Dogpile on Dobson

The American Family Association got two big hits on my blogroll this morning. Hemant Mehta takes the AFA to task for selling a video with this description:

Residents of the small Arkansas town of Eureka Springs noticed the black community was growing. But they felt no threat. They went about their business as usual. Then, one day, they woke up to discover that their beloved Eureka Springs, a community which was known far and wide as a center for Christian entertainment — had changed. The City Council had been taken over by a small group of black activists.

The Eureka Springs they knew is gone. It is now a national hub for blacks. Eureka Springs is becoming the Harlem of Arkansas. The story of how this happened is told in the new AFA DVD “They’re Coming To Your Town.”

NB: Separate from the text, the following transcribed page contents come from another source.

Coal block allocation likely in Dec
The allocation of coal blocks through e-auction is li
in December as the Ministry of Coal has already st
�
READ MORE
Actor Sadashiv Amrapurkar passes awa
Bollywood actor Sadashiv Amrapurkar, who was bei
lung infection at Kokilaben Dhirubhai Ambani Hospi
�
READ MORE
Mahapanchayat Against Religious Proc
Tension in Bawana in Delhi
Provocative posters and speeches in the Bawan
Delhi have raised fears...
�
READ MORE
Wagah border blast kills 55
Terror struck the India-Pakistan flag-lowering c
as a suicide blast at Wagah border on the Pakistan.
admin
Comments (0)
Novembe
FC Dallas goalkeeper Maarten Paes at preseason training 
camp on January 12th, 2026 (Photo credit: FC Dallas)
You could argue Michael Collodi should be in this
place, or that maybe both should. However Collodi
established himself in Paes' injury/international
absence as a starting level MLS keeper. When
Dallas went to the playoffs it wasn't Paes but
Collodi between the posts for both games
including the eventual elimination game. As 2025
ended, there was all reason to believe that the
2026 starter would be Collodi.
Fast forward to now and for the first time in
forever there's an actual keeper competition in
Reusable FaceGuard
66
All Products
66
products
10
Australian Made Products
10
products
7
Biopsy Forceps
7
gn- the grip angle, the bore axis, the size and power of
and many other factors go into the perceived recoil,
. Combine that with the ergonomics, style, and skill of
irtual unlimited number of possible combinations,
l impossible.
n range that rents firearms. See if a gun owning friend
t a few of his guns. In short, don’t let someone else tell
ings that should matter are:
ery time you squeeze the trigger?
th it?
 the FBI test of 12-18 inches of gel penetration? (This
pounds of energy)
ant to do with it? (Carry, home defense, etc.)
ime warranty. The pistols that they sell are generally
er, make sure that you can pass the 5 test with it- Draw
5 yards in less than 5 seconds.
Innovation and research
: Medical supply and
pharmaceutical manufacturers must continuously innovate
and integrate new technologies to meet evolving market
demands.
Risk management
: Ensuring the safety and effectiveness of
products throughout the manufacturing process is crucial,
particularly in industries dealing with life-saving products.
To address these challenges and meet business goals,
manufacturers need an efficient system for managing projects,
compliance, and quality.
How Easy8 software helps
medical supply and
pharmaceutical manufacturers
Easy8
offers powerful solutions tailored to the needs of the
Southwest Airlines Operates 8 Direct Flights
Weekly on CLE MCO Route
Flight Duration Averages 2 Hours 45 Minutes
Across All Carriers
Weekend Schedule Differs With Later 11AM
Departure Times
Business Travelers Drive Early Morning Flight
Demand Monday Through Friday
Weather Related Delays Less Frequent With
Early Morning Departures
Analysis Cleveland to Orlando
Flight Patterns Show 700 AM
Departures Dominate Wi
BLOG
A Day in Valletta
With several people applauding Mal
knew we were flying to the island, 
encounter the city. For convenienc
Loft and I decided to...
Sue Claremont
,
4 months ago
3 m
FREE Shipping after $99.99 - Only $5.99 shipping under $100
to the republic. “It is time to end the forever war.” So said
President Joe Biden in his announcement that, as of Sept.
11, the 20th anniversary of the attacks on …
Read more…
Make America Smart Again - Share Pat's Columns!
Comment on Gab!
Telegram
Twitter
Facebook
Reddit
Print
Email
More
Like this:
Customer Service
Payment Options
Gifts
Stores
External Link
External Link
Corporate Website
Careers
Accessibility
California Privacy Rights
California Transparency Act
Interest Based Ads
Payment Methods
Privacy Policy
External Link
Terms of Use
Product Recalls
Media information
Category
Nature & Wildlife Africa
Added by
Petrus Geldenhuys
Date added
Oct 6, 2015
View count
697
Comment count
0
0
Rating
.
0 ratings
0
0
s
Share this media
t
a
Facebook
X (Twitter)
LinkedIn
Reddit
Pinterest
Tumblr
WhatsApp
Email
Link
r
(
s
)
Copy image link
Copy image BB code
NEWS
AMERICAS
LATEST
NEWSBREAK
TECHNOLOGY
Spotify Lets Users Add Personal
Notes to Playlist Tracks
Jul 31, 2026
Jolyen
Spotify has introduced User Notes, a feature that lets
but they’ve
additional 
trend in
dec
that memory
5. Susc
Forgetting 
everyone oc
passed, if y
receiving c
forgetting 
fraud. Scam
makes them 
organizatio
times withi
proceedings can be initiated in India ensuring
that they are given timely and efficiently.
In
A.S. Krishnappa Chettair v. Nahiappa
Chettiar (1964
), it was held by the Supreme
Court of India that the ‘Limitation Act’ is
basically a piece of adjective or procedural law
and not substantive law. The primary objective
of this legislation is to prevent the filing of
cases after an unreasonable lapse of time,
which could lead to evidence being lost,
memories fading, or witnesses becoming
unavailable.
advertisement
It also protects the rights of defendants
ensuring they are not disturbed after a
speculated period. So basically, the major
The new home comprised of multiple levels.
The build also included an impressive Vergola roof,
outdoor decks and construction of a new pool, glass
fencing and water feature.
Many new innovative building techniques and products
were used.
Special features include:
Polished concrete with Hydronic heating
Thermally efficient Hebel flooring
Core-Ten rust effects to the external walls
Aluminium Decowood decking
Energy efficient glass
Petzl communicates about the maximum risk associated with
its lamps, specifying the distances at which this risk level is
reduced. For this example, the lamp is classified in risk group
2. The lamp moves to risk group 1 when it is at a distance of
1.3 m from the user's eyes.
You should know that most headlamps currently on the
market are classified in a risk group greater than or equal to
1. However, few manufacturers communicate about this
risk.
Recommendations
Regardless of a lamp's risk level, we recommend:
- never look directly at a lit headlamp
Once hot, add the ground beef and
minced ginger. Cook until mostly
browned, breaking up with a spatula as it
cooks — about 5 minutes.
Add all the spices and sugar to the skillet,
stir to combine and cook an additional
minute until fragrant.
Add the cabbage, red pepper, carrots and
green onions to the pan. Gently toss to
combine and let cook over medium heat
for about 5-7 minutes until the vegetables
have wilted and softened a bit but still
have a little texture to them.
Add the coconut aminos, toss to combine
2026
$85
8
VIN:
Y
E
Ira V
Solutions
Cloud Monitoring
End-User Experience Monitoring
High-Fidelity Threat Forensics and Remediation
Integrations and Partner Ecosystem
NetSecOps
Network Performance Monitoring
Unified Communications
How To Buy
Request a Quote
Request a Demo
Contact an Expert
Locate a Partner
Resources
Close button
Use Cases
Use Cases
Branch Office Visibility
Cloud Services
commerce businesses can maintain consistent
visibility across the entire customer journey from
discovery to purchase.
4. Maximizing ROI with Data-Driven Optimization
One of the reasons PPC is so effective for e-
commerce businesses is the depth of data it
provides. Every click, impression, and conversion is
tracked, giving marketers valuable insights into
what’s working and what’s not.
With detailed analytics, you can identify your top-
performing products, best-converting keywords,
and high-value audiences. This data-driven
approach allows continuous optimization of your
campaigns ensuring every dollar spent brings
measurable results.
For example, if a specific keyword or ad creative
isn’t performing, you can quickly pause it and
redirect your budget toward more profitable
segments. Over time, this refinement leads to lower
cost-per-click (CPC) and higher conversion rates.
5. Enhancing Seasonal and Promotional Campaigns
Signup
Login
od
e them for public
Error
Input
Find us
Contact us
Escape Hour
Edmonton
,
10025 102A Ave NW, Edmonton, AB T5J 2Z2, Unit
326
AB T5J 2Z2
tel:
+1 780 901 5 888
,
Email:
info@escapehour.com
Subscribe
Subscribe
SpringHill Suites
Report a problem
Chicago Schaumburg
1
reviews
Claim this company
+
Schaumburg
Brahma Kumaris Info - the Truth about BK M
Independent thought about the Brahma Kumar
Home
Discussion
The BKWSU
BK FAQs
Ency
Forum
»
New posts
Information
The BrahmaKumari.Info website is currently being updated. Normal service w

AFA’s “They’re Coming To Your Town” documents the story of how and why this happened. And how black activists plan to do the same in other towns. Order a copy of “They’re Coming To Your Town.” Watch it. Then take the 28-minute DVD and share it with your Sunday School class and local church. This is a story the liberal media will never tell, but one you need to know.

Well, Hemant made one editorial change in transcribing the copy for the video — it was actually gay activists, not black activists. But it’s a distinction without a difference; it’s bigotry, either way. How is it okay to sell a scary video about gay people moving into your town but not okay to sell a scary video about black people doing the same thing?

And Dobson’s American Family Association might as well be selling anti-Black videos. As Doug Mataconis points out, they sell portable flaming crosses to put on a neighbor’s yard, after all.

Burt Likko

Pseudonymous Portlander. Homebrewer. Atheist. Recovering litigator. Recovering Republican. Recovering Catholic. Recovering divorcé. Recovering Former Editor-in-Chief of Ordinary Times. House Likko's Words: Scite Verum. Colite Iusticia. Vivere Con Gaudium.

5 Comments

  1. Oh that flaming cross product may have saved me from having a bad day after reading the main bulk of this post.Very good information to use when debating the ethics of discriminating against gays, this post is.

  2. Also, was ‘dogpile’ chosen to evoke anything in particular in your writing? I ask because (regrettably) we used a different term for such a pile growing up.

  3. A “dogpile” was, when I was growing up, a reference to a lot of people ganging up on one person — like a pack of dogs going after a single steak. So today, I noticed a number of people taking shots at Dr. Dobson’s group, and thought, “That’s a dogpile.”But in this case, it does occur to me that the phrase “dogpile” might mean the sort of pile a dog leaves behind him about twenty minutes after he’s done eating the steak. With reference to Dr. Dobson, I find that I enjoy the double meaning quite a lot.

  4. So isn’t steeling one of the big don’t do’s in that list of ten? I guess it is ok for christians to violate that commandment to get their point out to their lemmings. It would be nice though if they would do their own filming work instead of taking it from someone else and trying to disguise it to look like home video by reversing the picture and or time stretching it. Some one will have to answer to a higher power in the future for this theft. The AFA get to line their pockets with work of another once again.

  5. I meant that we had a different term referring to a lot of people litterally piling on someone. It contained a racial slur, hence the regret.